* ABOUT THIS EXERCISE: Exactly as written, print out each entry in the data, with no pictures.

Records excerpted from a collection:
______

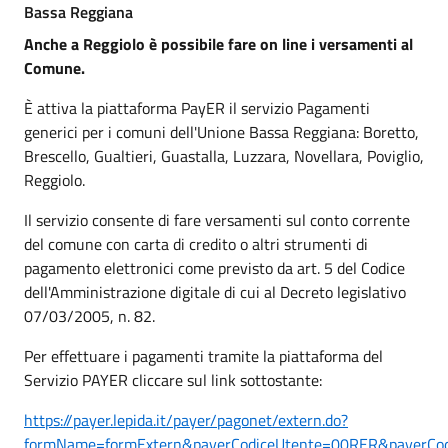
Bassa Reggiana
Anche a Reggiolo è possibile fare on line i versamenti al
Comune.
È attiva la piattaforma PayER il servizio Pagamenti
generici per i comuni dell'Unione Bassa Reggiana: Boretto,
Brescello, Gualtieri, Guastalla, Luzzara, Novellara, Poviglio,
Reggiolo.
Il servizio consente di fare versamenti sul conto corrente
del comune con carta di credito o altri strumenti di
pagamento elettronici come previsto da art. 5 del Codice
dell'Amministrazione digitale di cui al Decreto legislativo
07/03/2005, n. 82.
Per effettuare i pagamenti tramite la piattaforma del
Servizio PAYER cliccare sul link sottostante:
https://payer.lepida.it/payer/pagonet/extern.do?
formName=formExtern&payerCodiceUtente=00RER&payerCod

______

* RESPONSE:
Bassa Reggiana
Anche a Reggiolo è possibile fare on line i versamenti al
Comune.
È attiva la piattaforma PayER il servizio Pagamenti
generici per i comuni dell'Unione Bassa Reggiana: Boretto,
Brescello, Gualtieri, Guastalla, Luzzara, Novellara, Poviglio,
Reggiolo.
Il servizio consente di fare versamenti sul conto corrente
del comune con carta di credito o altri strumenti di
pagamento elettronici come previsto da art. 5 del Codice
dell'Amministrazione digitale di cui al Decreto legislativo
07/03/2005, n. 82.
Per effettuare i pagamenti tramite la piattaforma del
Servizio PAYER cliccare sul link sottostante:
https://payer.lepida.it/payer/pagonet/extern.do?
formName=formExtern&payerCodiceUtente=00RER&payerCod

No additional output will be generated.